But what is a neural network? | Deep learning chapter 1

TL;DR

A simple digit-recognition neural network maps 784 pixel inputs to 10 digit scores using two hidden layers of 16 neurons each.

Briefing Cornell Notes

Briefing

Handwritten-digit recognition becomes feasible once a neural network is treated as a layered math machine: each “neuron” computes a weighted sum of earlier activations, adds a bias, then passes the result through a squashing function. In the simplest setup, a 28×28 grayscale image (784 pixel values) feeds a network with 16 neurons in each of two hidden layers and 10 output neurons—one per digit—so the network’s final decision is simply the output neuron with the highest activation. The striking part is that the same architecture can generalize across wildly different pixel patterns that humans still read as the same digit.

The structure starts with an input layer of 784 neurons, each holding a number between 0 and 1 representing a pixel’s brightness. Hidden layers then transform those numbers into new activations, and the output layer converts the final hidden representation into 10 activations interpreted as “how much the system thinks” the image matches each digit. The middle layers are where abstraction is expected to emerge: a digit like 9 might be decomposed into subcomponents such as loops and line segments, with earlier neurons responding to simpler features (like edges) and later neurons responding to combinations (like the loop-plus-line configuration that distinguishes 9 from 8 or 4). Even if the exact internal features aren’t guaranteed, the layered design provides a plausible path from raw pixels to meaningful parts.

To make that transformation concrete, each neuron in a hidden layer is connected to every neuron in the previous layer. Every connection has a weight, and each neuron also has a bias. The neuron computes a weighted sum of the previous layer’s activations; weights act like learned “dials” that emphasize certain pixel regions or patterns and suppress others. For instance, if a neuron’s weights are mostly positive in a region and negative around it, the weighted sum becomes large when the image contains a contrast pattern consistent with an edge. Because the raw weighted sum can be any real number, the network applies a nonlinearity to map it into a usable range.

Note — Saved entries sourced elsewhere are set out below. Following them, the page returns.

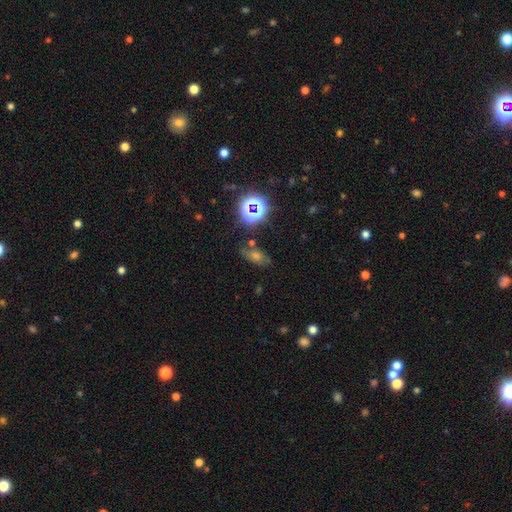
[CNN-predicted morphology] smooth_or_featured: star or artifact (p=0.43) [alt: smooth p=0.31]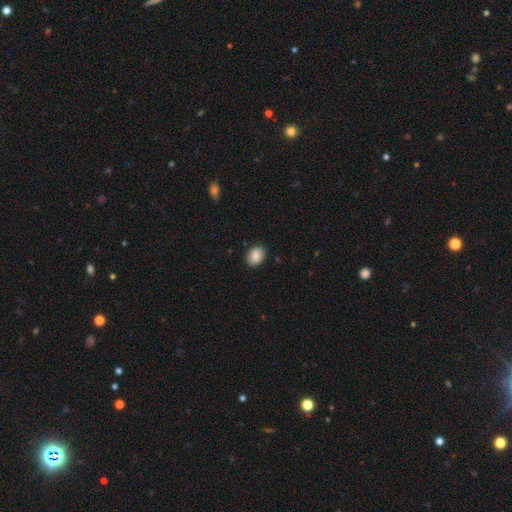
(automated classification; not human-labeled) A smooth galaxy with no disk features (88%) that is in between round and cigar-shaped (74%).

Vote fractions:
- Smooth or featured? smooth: 88% / star or artifact: 7% / featured or disk: 5%
- How rounded? in between: 74% / round: 25% / cigar-shaped: 1%
- Merging? none: 88% / minor disturbance: 9% / major disturbance: 2% / merger: 1%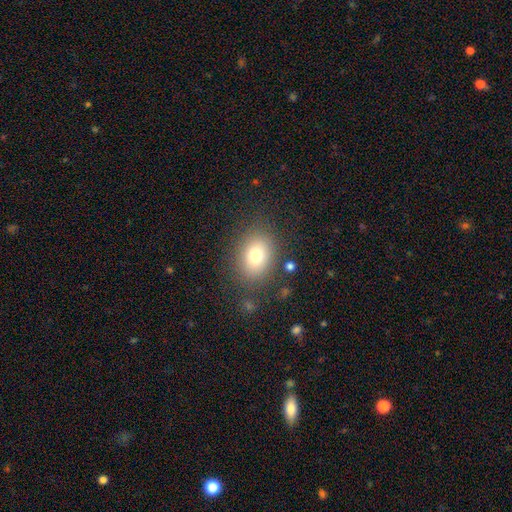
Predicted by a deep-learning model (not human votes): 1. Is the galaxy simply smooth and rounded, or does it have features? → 75% smooth, 12% featured or disk, 12% star or artifact.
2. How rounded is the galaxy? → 56% in between, 43% round, 1% cigar-shaped.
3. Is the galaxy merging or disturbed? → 81% none, 12% minor disturbance, 5% major disturbance, 2% merger.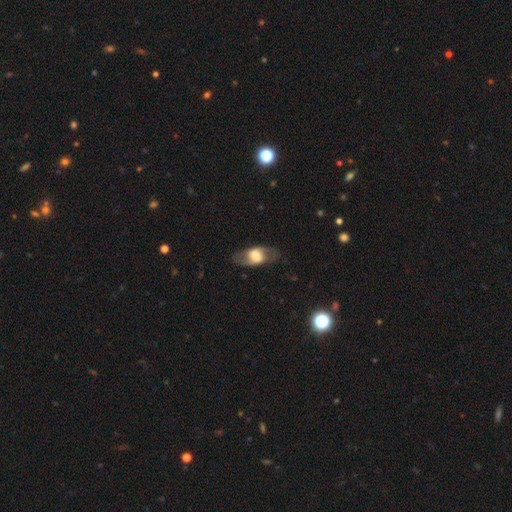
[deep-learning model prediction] smooth-or-featured: smooth: 47% (tied) | featured or disk: 47% (tied) | star or artifact: 7%
  merging: none: 76% | minor disturbance: 15% | major disturbance: 8% | merger: 1%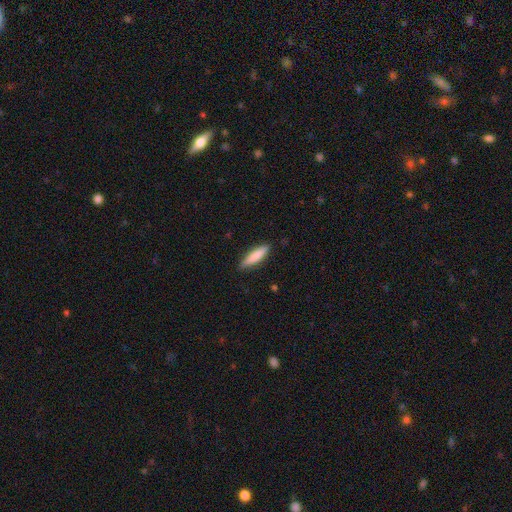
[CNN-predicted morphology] Overall: smooth (79%). How rounded: cigar-shaped (78%). Merging: none (86%).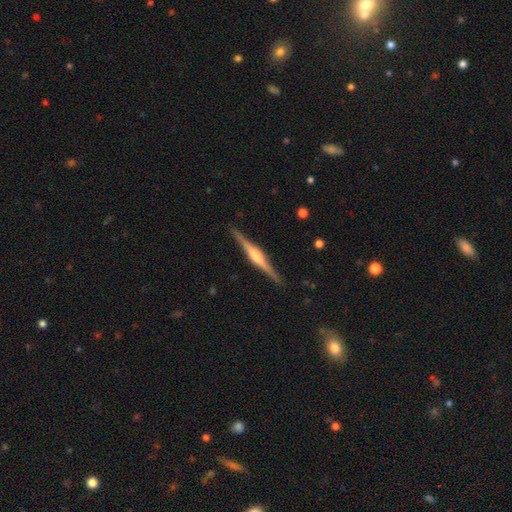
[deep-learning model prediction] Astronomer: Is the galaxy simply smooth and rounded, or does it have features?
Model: featured or disk — 82%.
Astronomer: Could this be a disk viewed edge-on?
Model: yes — 98%.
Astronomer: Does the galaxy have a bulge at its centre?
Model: rounded — 71%.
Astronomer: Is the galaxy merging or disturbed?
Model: none — 91%.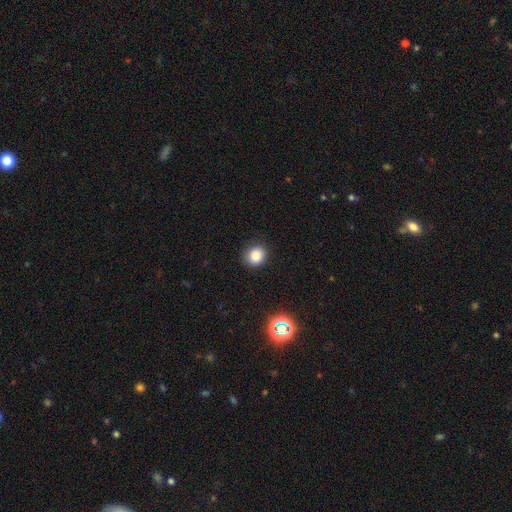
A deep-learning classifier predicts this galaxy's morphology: This appears to be a smooth galaxy with no disk features (84%) that is round (77%). Merging: none (86%).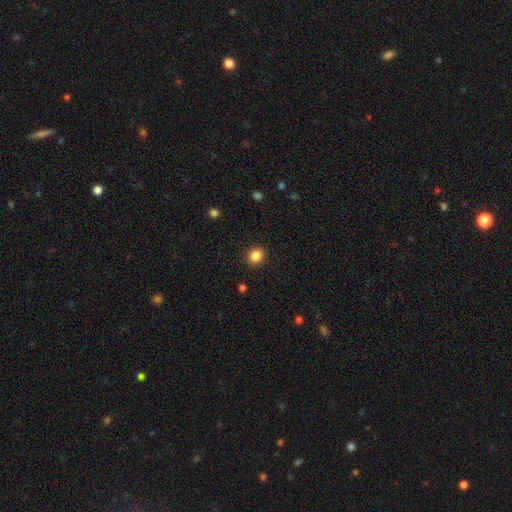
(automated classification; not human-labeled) smooth 86%, star or artifact 10%, featured or disk 4%. Down the decision tree: how rounded — round (77%); merging — none (91%).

In this classic introductory version, that nonlinearity is the sigmoid (logistic) function, which pushes very negative inputs toward 0 and positive inputs toward 1, with a smooth transition around 0. The bias shifts the threshold at which the neuron begins to activate meaningfully.

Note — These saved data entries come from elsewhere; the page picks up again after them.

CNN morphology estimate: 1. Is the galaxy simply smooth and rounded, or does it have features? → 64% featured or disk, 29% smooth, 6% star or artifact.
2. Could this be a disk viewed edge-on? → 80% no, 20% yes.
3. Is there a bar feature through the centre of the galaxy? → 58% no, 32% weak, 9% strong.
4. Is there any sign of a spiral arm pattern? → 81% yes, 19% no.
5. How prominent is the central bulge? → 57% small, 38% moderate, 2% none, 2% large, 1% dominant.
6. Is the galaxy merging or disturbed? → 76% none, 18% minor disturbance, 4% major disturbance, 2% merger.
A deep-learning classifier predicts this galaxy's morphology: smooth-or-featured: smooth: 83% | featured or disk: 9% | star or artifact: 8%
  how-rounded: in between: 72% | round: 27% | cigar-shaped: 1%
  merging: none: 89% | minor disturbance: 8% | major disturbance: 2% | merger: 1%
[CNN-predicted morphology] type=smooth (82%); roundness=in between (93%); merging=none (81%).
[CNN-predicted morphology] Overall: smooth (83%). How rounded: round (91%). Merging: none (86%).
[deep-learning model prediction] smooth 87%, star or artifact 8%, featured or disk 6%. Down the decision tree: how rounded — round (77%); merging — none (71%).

With two hidden layers of 16 neurons each, the model contains roughly 13,000 trainable parameters (weights and biases). “Learning” means finding a setting for these parameters that makes the network output the correct digit for many examples—an alternative to manually engineering edge detectors and digit-combiners by hand. Mathematically, the layer-to-layer computation is compactly expressed using matrix-vector products: activations form vectors, weights form matrices, biases form vectors, and the sigmoid is applied component-wise. This structure turns a complicated overall mapping—from 784 inputs to 10 outputs—into repeated, efficient linear algebra operations.

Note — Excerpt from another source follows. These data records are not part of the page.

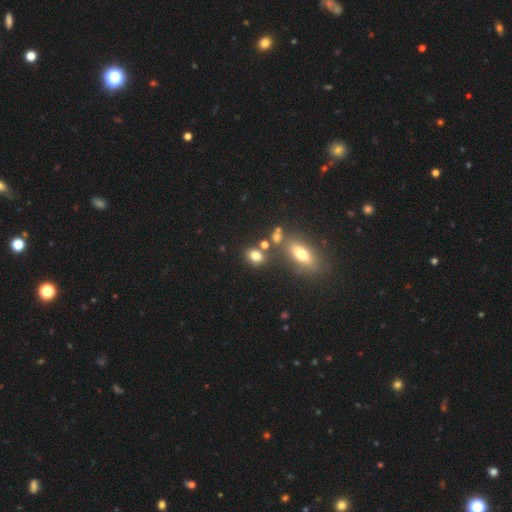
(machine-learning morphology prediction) Q: Smooth or featured?
A: smooth (77%); runner-up: star or artifact (14%)
Q: How rounded?
A: in between (58%); runner-up: round (39%)
Q: Merging?
A: none (63%); runner-up: merger (19%)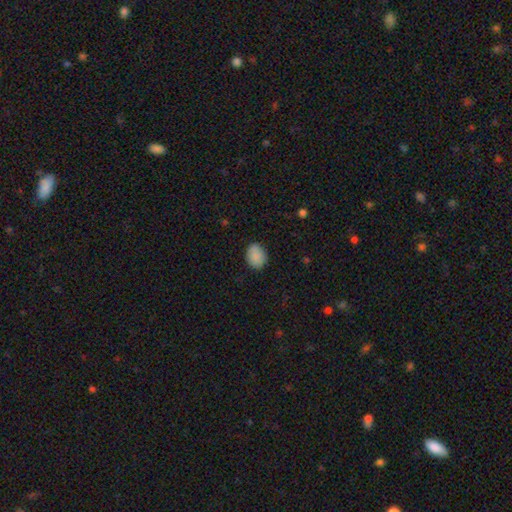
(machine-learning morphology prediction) type=smooth (88%); roundness=in between (57%); merging=none (81%).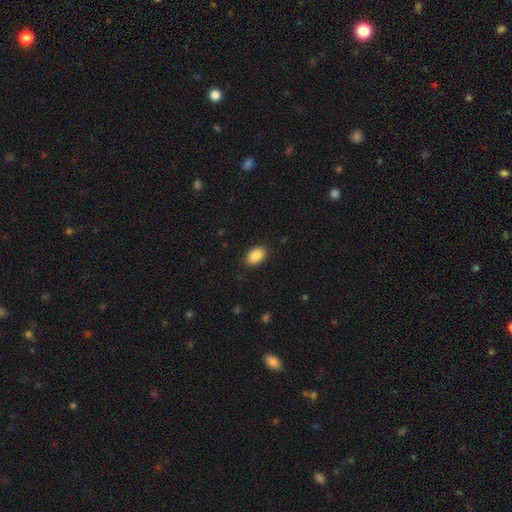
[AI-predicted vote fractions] Smooth or featured: smooth — 89% (star or artifact — 7%)
How rounded: in between — 92% (round — 7%)
Merging: none — 89% (minor disturbance — 8%)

A final reality check comes from a discussion with Lisha Li: while sigmoid was historically used to model neuron activation, modern deep networks often favor ReLU (rectified linear unit) because it trains more easily. ReLU outputs zero for negative inputs and passes positive inputs through unchanged, and it has become the go-to choice for enabling very deep architectures to learn effectively.

Cornell Notes

The core idea is that a neural network is a layered function that converts pixel values into digit scores. Each neuron computes a weighted sum of activations from the previous layer, adds a bias, and then applies a nonlinearity (in this intro version, sigmoid) to produce an activation between 0 and 1. For handwritten digits, a 28×28 image becomes 784 inputs, which feed two hidden layers of 16 neurons, ending in 10 output neurons whose largest activation indicates the predicted digit. The layered design is motivated by the hope that early layers capture simple features like edges, while later layers combine them into digit-specific patterns. Learning is the process of adjusting about 13,000 weights and biases so the network outputs the correct digit from data.

Why does the architecture use layers instead of trying to map pixels directly to digits?

Layering supports a “build-up” story: digits can be decomposed into parts (for example, a 9’s loop plus a line, an 8’s two loops, a 4’s line segments). The hope is that neurons in earlier layers respond to simpler features such as edges or short line segments, and neurons in later layers respond to combinations of those features. Even if the network doesn’t literally learn exactly those human-interpretable parts, the layered structure provides a mechanism for progressively abstracting from raw pixels to digit-level decisions.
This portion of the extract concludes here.